▶ **TASK PROMPT**: Copy out every line of the records below word for word, keeping each line in its original order.

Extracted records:
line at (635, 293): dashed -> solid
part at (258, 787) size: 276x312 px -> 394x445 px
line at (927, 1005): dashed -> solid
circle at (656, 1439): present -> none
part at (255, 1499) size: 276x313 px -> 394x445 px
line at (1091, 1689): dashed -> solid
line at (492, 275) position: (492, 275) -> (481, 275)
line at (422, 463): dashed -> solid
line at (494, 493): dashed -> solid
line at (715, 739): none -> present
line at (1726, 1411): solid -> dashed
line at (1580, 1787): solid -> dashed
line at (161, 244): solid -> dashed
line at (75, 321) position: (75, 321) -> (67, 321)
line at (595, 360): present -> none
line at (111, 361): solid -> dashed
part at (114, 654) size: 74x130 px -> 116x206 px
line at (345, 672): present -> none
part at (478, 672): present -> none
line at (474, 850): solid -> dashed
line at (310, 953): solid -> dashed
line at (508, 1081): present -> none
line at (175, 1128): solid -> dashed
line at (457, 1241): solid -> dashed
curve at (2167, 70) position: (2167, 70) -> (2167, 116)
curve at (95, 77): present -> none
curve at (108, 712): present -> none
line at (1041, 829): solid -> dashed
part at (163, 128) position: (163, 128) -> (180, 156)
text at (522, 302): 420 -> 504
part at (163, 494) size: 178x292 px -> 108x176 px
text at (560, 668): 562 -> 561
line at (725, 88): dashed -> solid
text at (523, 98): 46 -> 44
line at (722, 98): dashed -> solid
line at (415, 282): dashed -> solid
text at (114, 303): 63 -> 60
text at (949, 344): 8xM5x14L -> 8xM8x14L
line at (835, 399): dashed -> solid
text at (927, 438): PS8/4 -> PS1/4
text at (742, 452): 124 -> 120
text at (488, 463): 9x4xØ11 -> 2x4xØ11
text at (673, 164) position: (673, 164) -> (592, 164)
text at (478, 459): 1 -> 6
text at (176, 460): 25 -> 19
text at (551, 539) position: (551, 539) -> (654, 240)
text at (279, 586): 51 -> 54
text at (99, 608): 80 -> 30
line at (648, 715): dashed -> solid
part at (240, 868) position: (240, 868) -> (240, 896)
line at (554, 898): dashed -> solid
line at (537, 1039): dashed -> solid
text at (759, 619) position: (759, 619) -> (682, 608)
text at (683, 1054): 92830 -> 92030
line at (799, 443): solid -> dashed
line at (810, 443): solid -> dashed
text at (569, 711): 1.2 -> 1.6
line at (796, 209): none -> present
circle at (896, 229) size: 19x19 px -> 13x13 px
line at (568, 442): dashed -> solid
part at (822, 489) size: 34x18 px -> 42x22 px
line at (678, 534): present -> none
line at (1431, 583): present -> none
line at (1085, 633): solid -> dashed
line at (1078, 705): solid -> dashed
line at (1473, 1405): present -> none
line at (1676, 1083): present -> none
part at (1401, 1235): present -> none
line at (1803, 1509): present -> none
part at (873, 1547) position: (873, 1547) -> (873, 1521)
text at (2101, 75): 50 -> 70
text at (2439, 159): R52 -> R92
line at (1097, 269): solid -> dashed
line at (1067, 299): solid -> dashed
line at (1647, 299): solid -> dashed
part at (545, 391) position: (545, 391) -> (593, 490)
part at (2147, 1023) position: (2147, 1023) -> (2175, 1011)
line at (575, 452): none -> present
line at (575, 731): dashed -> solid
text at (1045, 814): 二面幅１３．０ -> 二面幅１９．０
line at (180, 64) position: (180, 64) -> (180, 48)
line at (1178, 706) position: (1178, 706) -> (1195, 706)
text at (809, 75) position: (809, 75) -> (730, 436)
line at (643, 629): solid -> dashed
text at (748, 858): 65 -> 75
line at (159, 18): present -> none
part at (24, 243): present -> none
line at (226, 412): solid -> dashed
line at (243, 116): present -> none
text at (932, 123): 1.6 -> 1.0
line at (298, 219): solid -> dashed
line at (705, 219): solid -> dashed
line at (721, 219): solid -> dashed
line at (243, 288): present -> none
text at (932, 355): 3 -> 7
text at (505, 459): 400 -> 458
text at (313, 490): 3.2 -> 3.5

▶ **RESPONSE**:
line at (635, 293): dashed -> solid
part at (258, 787) size: 276x312 px -> 394x445 px
line at (927, 1005): dashed -> solid
circle at (656, 1439): present -> none
part at (255, 1499) size: 276x313 px -> 394x445 px
line at (1091, 1689): dashed -> solid
line at (492, 275) position: (492, 275) -> (481, 275)
line at (422, 463): dashed -> solid
line at (494, 493): dashed -> solid
line at (715, 739): none -> present
line at (1726, 1411): solid -> dashed
line at (1580, 1787): solid -> dashed
line at (161, 244): solid -> dashed
line at (75, 321) position: (75, 321) -> (67, 321)
line at (595, 360): present -> none
line at (111, 361): solid -> dashed
part at (114, 654) size: 74x130 px -> 116x206 px
line at (345, 672): present -> none
part at (478, 672): present -> none
line at (474, 850): solid -> dashed
line at (310, 953): solid -> dashed
line at (508, 1081): present -> none
line at (175, 1128): solid -> dashed
line at (457, 1241): solid -> dashed
curve at (2167, 70) position: (2167, 70) -> (2167, 116)
curve at (95, 77): present -> none
curve at (108, 712): present -> none
line at (1041, 829): solid -> dashed
part at (163, 128) position: (163, 128) -> (180, 156)
text at (522, 302): 420 -> 504
part at (163, 494) size: 178x292 px -> 108x176 px
text at (560, 668): 562 -> 561
line at (725, 88): dashed -> solid
text at (523, 98): 46 -> 44
line at (722, 98): dashed -> solid
line at (415, 282): dashed -> solid
text at (114, 303): 63 -> 60
text at (949, 344): 8xM5x14L -> 8xM8x14L
line at (835, 399): dashed -> solid
text at (927, 438): PS8/4 -> PS1/4
text at (742, 452): 124 -> 120
text at (488, 463): 9x4xØ11 -> 2x4xØ11
text at (673, 164) position: (673, 164) -> (592, 164)
text at (478, 459): 1 -> 6
text at (176, 460): 25 -> 19
text at (551, 539) position: (551, 539) -> (654, 240)
text at (279, 586): 51 -> 54
text at (99, 608): 80 -> 30
line at (648, 715): dashed -> solid
part at (240, 868) position: (240, 868) -> (240, 896)
line at (554, 898): dashed -> solid
line at (537, 1039): dashed -> solid
text at (759, 619) position: (759, 619) -> (682, 608)
text at (683, 1054): 92830 -> 92030
line at (799, 443): solid -> dashed
line at (810, 443): solid -> dashed
text at (569, 711): 1.2 -> 1.6
line at (796, 209): none -> present
circle at (896, 229) size: 19x19 px -> 13x13 px
line at (568, 442): dashed -> solid
part at (822, 489) size: 34x18 px -> 42x22 px
line at (678, 534): present -> none
line at (1431, 583): present -> none
line at (1085, 633): solid -> dashed
line at (1078, 705): solid -> dashed
line at (1473, 1405): present -> none
line at (1676, 1083): present -> none
part at (1401, 1235): present -> none
line at (1803, 1509): present -> none
part at (873, 1547) position: (873, 1547) -> (873, 1521)
text at (2101, 75): 50 -> 70
text at (2439, 159): R52 -> R92
line at (1097, 269): solid -> dashed
line at (1067, 299): solid -> dashed
line at (1647, 299): solid -> dashed
part at (545, 391) position: (545, 391) -> (593, 490)
part at (2147, 1023) position: (2147, 1023) -> (2175, 1011)
line at (575, 452): none -> present
line at (575, 731): dashed -> solid
text at (1045, 814): 二面幅１３．０ -> 二面幅１９．０
line at (180, 64) position: (180, 64) -> (180, 48)
line at (1178, 706) position: (1178, 706) -> (1195, 706)
text at (809, 75) position: (809, 75) -> (730, 436)
line at (643, 629): solid -> dashed
text at (748, 858): 65 -> 75
line at (159, 18): present -> none
part at (24, 243): present -> none
line at (226, 412): solid -> dashed
line at (243, 116): present -> none
text at (932, 123): 1.6 -> 1.0
line at (298, 219): solid -> dashed
line at (705, 219): solid -> dashed
line at (721, 219): solid -> dashed
line at (243, 288): present -> none
text at (932, 355): 3 -> 7
text at (505, 459): 400 -> 458
text at (313, 490): 3.2 -> 3.5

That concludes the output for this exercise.